0

Below is the code I am having trouble with and its output. The data set is linked at the bottom of the post.

  1. What I am wanting to do is group the StateCodes together with each MSN (opposite of what is showing now in the output).
  plotdata <- EnergyData %>% 
  filter(MSN %in% c("BMTCB", "GETCB", "HYTCB", "SOTCB", "WYTCB")) %>%
  filter(Year %in% c("2009")) %>%
  select(StateCode, MSN, Data) %>%
  group_by(StateCode) %>%
  mutate(pct = Data/sum(Data),
         lbl = scales::percent(pct))
  plotdata 

This outputs to:

Output

I thought that the group_by function would do that for me but I would like to know if I am missing a key chunk of code?

  1. Once the above chunk runs correctly, I want to create side by side Bar charts by StateCode using the percentages of each of the 5 MSN's.

Here's the code I have so far.

  ggplot(EnergyData, 
       aes(x = factor(StateCode,
                      levels = c("AZ", "CA", "NM", "TX")),
           y = pct,
           fill = factor(drv, 
                         levels = c("BMTCB", "GETCB", "HYTCB", "SOTCB", "WYTCB"),
                         labels = c("BMTCB", "GETCB", "HYTCB", "SOTCB", "WYTCB")))) + 
  geom_bar(stat = "identity",
           position = "fill") +
  scale_y_continuous(breaks = seq(0, 1, .2), 
                     label = pct) +
  geom_text(aes(label = lbl), 
            size = 3, 
            position = position_stack(vjust = 0.5)) +
  scale_fill_brewer(palette = "Set2") +
  labs(y = "Percent", 
       fill = "MSN",
       x = "State",
       title = "Renewable Resources by State") +
  theme_minimal()

As of now I believe this all has to do with how I create the percentages for the bar charts.

Any assistance would be great.
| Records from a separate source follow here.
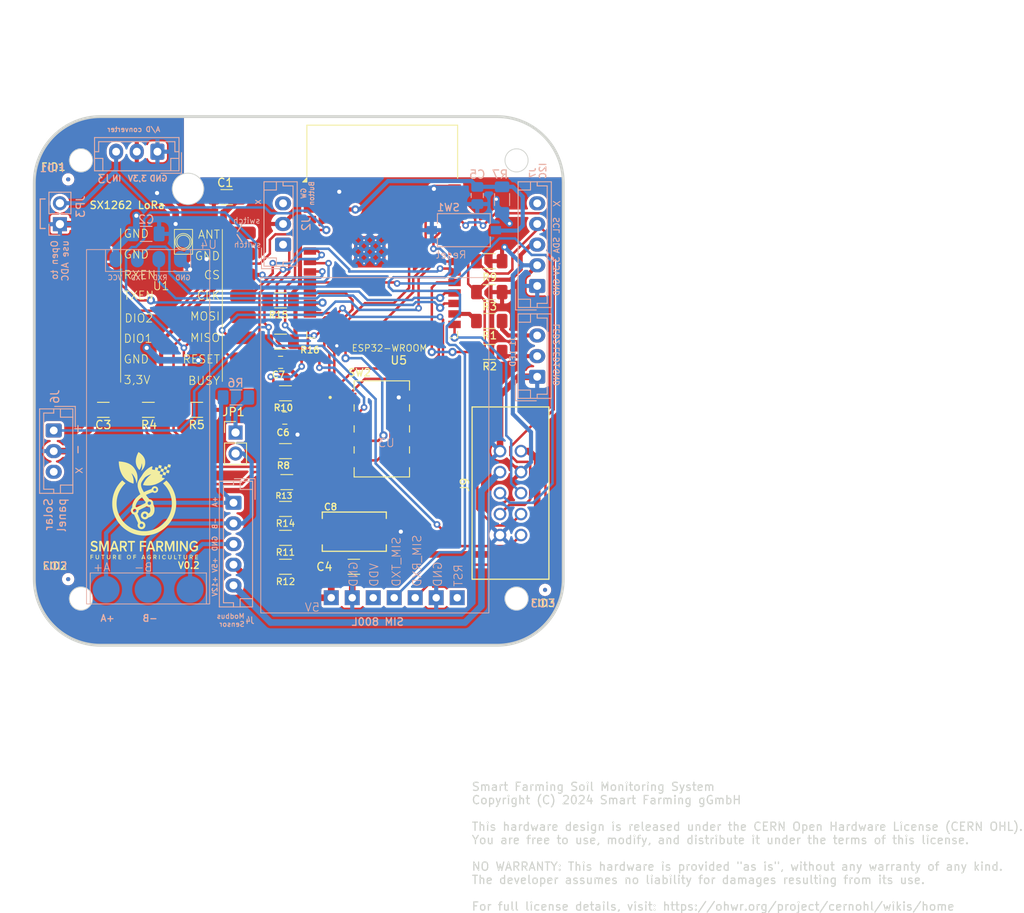
<source format=kicad_pcb>
(kicad_pcb
	(version 20240108)
	(generator "pcbnew")
	(generator_version "8.0")
	(general
		(thickness 1.6)
		(legacy_teardrops no)
	)
	(paper "A4")
	(layers
		(0 "F.Cu" signal)
		(31 "B.Cu" signal)
		(32 "B.Adhes" user "B.Adhesive")
		(33 "F.Adhes" user "F.Adhesive")
		(34 "B.Paste" user)
		(35 "F.Paste" user)
		(36 "B.SilkS" user "B.Silkscreen")
		(37 "F.SilkS" user "F.Silkscreen")
		(38 "B.Mask" user)
		(39 "F.Mask" user)
		(40 "Dwgs.User" user "User.Drawings")
		(41 "Cmts.User" user "User.Comments")
		(42 "Eco1.User" user "User.Eco1")
		(43 "Eco2.User" user "User.Eco2")
		(44 "Edge.Cuts" user)
		(45 "Margin" user)
		(46 "B.CrtYd" user "B.Courtyard")
		(47 "F.CrtYd" user "F.Courtyard")
		(48 "B.Fab" user)
		(49 "F.Fab" user)
		(50 "User.1" user)
		(51 "User.2" user)
		(52 "User.3" user)
		(53 "User.4" user)
		(54 "User.5" user)
		(55 "User.6" user)
		(56 "User.7" user)
		(57 "User.8" user)
		(58 "User.9" user)
	)
	(setup
		(pad_to_mask_clearance 0)
		(allow_soldermask_bridges_in_footprints no)
		(pcbplotparams
			(layerselection 0x00010fc_ffffffff)
			(plot_on_all_layers_selection 0x0000000_00000000)
			(disableapertmacros no)
			(usegerberextensions no)
			(usegerberattributes yes)
			(usegerberadvancedattributes yes)
			(creategerberjobfile yes)
			(dashed_line_dash_ratio 12.000000)
			(dashed_line_gap_ratio 3.000000)
			(svgprecision 4)
			(plotframeref no)
			(viasonmask no)
			(mode 1)
			(useauxorigin no)
			(hpglpennumber 1)
			(hpglpenspeed 20)
			(hpglpendiameter 15.000000)
			(pdf_front_fp_property_popups yes)
			(pdf_back_fp_property_popups yes)
			(dxfpolygonmode yes)
			(dxfimperialunits yes)
			(dxfusepcbnewfont yes)
			(psnegative no)
			(psa4output no)
			(plotreference yes)
			(plotvalue no)
			(plotfptext yes)
			(plotinvisibletext no)
			(sketchpadsonfab no)
			(subtractmaskfromsilk no)
			(outputformat 1)
			(mirror no)
			(drillshape 0)
			(scaleselection 1)
			(outputdirectory "Manfacturer Data/Gerber/")
		)
	)
	(net 0 "")
	(net 1 "+3.3V")
	(net 2 "GND")
	(net 3 "+5V")
	(net 4 "Net-(U5-EN)")
	(net 5 "+12V")
	(net 6 "Net-(JP1-A)")
	(net 7 "Net-(J1-Pin_3)")
	(net 8 "Net-(U5-IO14)")
	(net 9 "Net-(U5-IO5)")
	(net 10 "Net-(J1-Pin_2)")
	(net 11 "Net-(U5-IO12)")
	(net 12 "unconnected-(U5-NC-Pad20)")
	(net 13 "Net-(U5-IO13)")
	(net 14 "Net-(U5-SENSOR_VP)")
	(net 15 "Net-(U5-IO4)")
	(net 16 "Net-(U5-IO2)")
	(net 17 "Net-(U3-SIM_TXD)")
	(net 18 "Net-(U3-SIM_RXD)")
	(net 19 "unconnected-(U5-NC-Pad22)")
	(net 20 "Net-(U1-CS)")
	(net 21 "unconnected-(U5-NC-Pad32)")
	(net 22 "unconnected-(U5-NC-Pad18)")
	(net 23 "unconnected-(U5-NC-Pad21)")
	(net 24 "Net-(U1-RESET)")
	(net 25 "unconnected-(U5-NC-Pad19)")
	(net 26 "unconnected-(U5-NC-Pad17)")
	(net 27 "Net-(U5-IO34)")
	(net 28 "Net-(U1-RXEN)")
	(net 29 "Net-(U1-DIO1)")
	(net 30 "Net-(U1-CLK)")
	(net 31 "Net-(U1-MOSI)")
	(net 32 "Net-(U1-BUSY)")
	(net 33 "unconnected-(U1-DIO2-Pad5)")
	(net 34 "unconnected-(U1-ANT-Pad16)")
	(net 35 "Net-(U1-MISO)")
	(net 36 "Net-(U1-TXEN)")
	(net 37 "Net-(U4-TxD)")
	(net 38 "Net-(U4-RxD)")
	(net 39 "unconnected-(U3-VDD-Pad3)")
	(net 40 "unconnected-(U3-RST-Pad7)")
	(net 41 "Net-(J2-Pin_1)")
	(net 42 "Net-(U5-IO0)")
	(net 43 "Net-(U5-IO25)")
	(net 44 "unconnected-(J2-Pin_3-Pad3)")
	(net 45 "Net-(J3-Pin_3)")
	(net 46 "Net-(J4-Pin_2)")
	(net 47 "Net-(J4-Pin_3)")
	(net 48 "Net-(J4-Pin_1)")
	(net 49 "unconnected-(J6-Pin_3-Pad3)")
	(net 50 "Net-(J6-Pin_1)")
	(net 51 "Net-(J7-Pin_4)")
	(net 52 "Net-(J7-Pin_3)")
	(net 53 "unconnected-(J7-Pin_5-Pad5)")
	(footprint "Fiducial:Fiducial_0.5mm_Mask1.5mm" (layer "F.Cu") (at 130 140))
	(footprint "Resistor_SMD:R_1206_3216Metric_Pad1.30x1.75mm_HandSolder" (layer "F.Cu") (at 156.2875 135))
	(footprint "Resistor_SMD:R_1206_3216Metric_Pad1.30x1.75mm_HandSolder" (layer "F.Cu") (at 156.2875 124.5))
	(footprint "Resistor_SMD:R_1206_3216Metric_Pad1.30x1.75mm_HandSolder" (layer "F.Cu") (at 139.7 119.5))
	(footprint "SmartFarming:Switch-SW_219-4MST" (layer "F.Cu") (at 167.95 121.81))
	(footprint "Resistor_SMD:R_1206_3216Metric_Pad1.30x1.75mm_HandSolder" (layer "F.Cu") (at 155.7 106.25))
	(footprint "Connector_PinHeader_2.54mm:PinHeader_1x02_P2.54mm_Vertical" (layer "F.Cu") (at 150.25 122.25))
	(footprint "Resistor_SMD:R_1206_3216Metric_Pad1.30x1.75mm_HandSolder" (layer "F.Cu") (at 180.95 105.25 180))
	(footprint "Resistor_SMD:R_1206_3216Metric_Pad1.30x1.75mm_HandSolder" (layer "F.Cu") (at 180.95 101.5 180))
	(footprint "Resistor_SMD:R_1206_3216Metric_Pad1.30x1.75mm_HandSolder" (layer "F.Cu") (at 156.2875 138.5))
	(footprint "Capacitor_SMD:C_0805_2012Metric_Pad1.18x1.45mm_HandSolder" (layer "F.Cu") (at 155.7 113.75 180))
	(footprint "SmartFarming:CONN10_302-S101_OST" (layer "F.Cu") (at 184.79 134.66 90))
	(footprint "Resistor_SMD:R_1206_3216Metric_Pad1.30x1.75mm_HandSolder" (layer "F.Cu") (at 180.95 108.75))
	(footprint "Capacitor_SMD:C_1206_3216Metric_Pad1.33x1.80mm_HandSolder" (layer "F.Cu") (at 164.5625 138.5))
	(footprint "Resistor_SMD:R_1206_3216Metric_Pad1.30x1.75mm_HandSolder" (layer "F.Cu") (at 156.45 128.25))
	(footprint "Resistor_SMD:R_1206_3216Metric_Pad1.30x1.75mm_HandSolder" (layer "F.Cu") (at 145.55 119.5 180))
	(footprint "Resistor_SMD:R_1206_3216Metric_Pad1.30x1.75mm_HandSolder" (layer "F.Cu") (at 180.95 112.5))
	(footprint "SmartFarming:SX1262_LoRa_NODE" (layer "F.Cu") (at 142.45 106.86 90))
	(footprint "Resistor_SMD:R_1206_3216Metric_Pad1.30x1.75mm_HandSolder" (layer "F.Cu") (at 155.7 111.25 180))
	(footprint "SmartFarming:TAJD_AVX" (layer "F.Cu") (at 164.6171 134.25))
	(footprint "SmartFarming:Logo_Smart_Farming" (layer "F.Cu") (at 139.2 131.1))
	(footprint "Resistor_SMD:R_1206_3216Metric" (layer "F.Cu") (at 156.2875 117.5))
	(footprint "Fiducial:Fiducial_0.5mm_Mask1.5mm"
		(layer "F.Cu")
		(uuid "bce16bf4-a3f8-417c-9f7d-3f9af4a548e1")
		(at 130 91.6)
		(descr "Circular Fiducial, 0.5mm bare copper, 1.5mm soldermask opening")
		(tags "fiducial")
		(property "Reference" "FID1"
			(at -1.8 -1.5 0)
			(layer "F.SilkS")
			(uuid "251ef8e3-7130-45f9-b86e-a91bd28b34bd")
			(effects
				(font
					(size 0.9 0.9)
					(thickness 0.15)
				)
			)
		)
		(property "Value" "Fiducial"
			(at 0.75 1.7145 0)
			(layer "F.Fab")
			(uuid "120cb3db-8cc3-41f8-beda-ee3ed8bfe2db")
			(effects
				(font
					(size 1 1)
					(thickness 0.15)
				)
			)
		)
		(property "Footprint" "Fiducial:Fiducial_0.5mm_Mask1.5mm"
			(at 0 0 0)
			(unlocked yes)
			(layer "F.Fab")
			(hide yes)
			(uuid "2bc19a48-c788-4b87-90d6-72b0874b1793")
			(effects
				(font
					(size 1.27 1.27)
				)
			)
		)
		(property "Datasheet" ""
			(at 0 0 0)
			(unlocked yes)
			(layer "F.Fab")
			(hide yes)
			(uuid "0b421117-3af9-40b8-96f7-1d7261cd101d")
			(effects
				(font
					(size 1.27 1.27)
				)
			)
		)
		(property "Description" ""
			(at 0 0 0)
			(unlocked yes)
			(layer "F.Fab")
			(hide yes)
			(uuid "fb0f46c7-d011-4521-b0a2-b3ac38bdf507")
			(effects
				(font
					(size 1.27 1.27)
				)
			)
		)
		(attr smd)
		(fp_circle
			(center 0 0)
			(end 1 0)
			(stroke
				(width 0.05)
				(type solid)
			)
			(fill none)
			(layer "F.CrtYd")
			(uuid "f3bff9f0-d79b-4968-9535-e8edf0d656ce")
		)
		(fp_circle
			(center 0 0)
			(end 0.75 0)
			(stroke
				(width 0.1)
				(type solid)
			)
			(fill none)
			(layer "F.Fab")
			(uuid "50cd5ae1-2cbf-4f05-99eb-9d66651de271")
		)
		(
... [537688 chars truncated]
</source>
Thank you!

Here's the data I used Energy Data http://www.mathmodels.org/Problems/2018/MCM-C/ProblemCData.xlsx

drussell
  • 3
  • 4
  • [See here](https://stackoverflow.com/questions/5963269/how-to-make-a-great-r-reproducible-example) on making an R question that folks can help with. That includes a sample of data (not a picture of it), and a clear explanation of what hasn't worked with just the code necessary to help debug the issue – camille Mar 20 '20 at 20:53
  • Thank you @camille I just edited the post. Hopefully my questions come off a little clearer now! – drussell Mar 20 '20 at 21:14

1 Answers1

0

Here is a version using data.table for the initial filtering, and changes to the plot function that hopefully get you the result you are after:

library(readxl)
library(data.table)
library(ggplot2)

download.file("http://www.mathmodels.org/Problems/2018/MCM-C/ProblemCData.xlsx", "~/ex/ProblemCData.xlsx")

# by default, factor levels will be in alphabetical order, so we do not need to specify that
EnergyData <- data.table(read_xlsx("~/ex/ProblemCData.xlsx"), key="StateCode", stringsAsFactors = TRUE)

# filter by Year and MSN list
plotdata <- EnergyData[as.character(MSN) %chin% c("BMTCB", "GETCB", "HYTCB", "SOTCB", "WYTCB") & Year == 2009]

# calculate percentages of Data by StateCode
plotdata[, pct := Data/sum(Data), by = "StateCode"]

# plot using percent format and specified number of breaks
ggplot(plotdata, 
       aes(x = StateCode,
           y = pct,
           fill = MSN)) + 
    geom_bar(stat = "identity",
             position = "fill") +
    scale_y_continuous(labels = scales::percent_format(accuracy = 1), n.breaks = 6) +
    scale_fill_brewer(palette = "Set2") +
    labs(y = "Percent", 
         fill = "MSN",
         x = "State",
         title = "Renewable Resources by State") +
    theme_minimal()

Created on 2020-03-20 by the reprex package (v0.3.0)

user12728748
  • 8,106
  • 2
  • 9
  • 14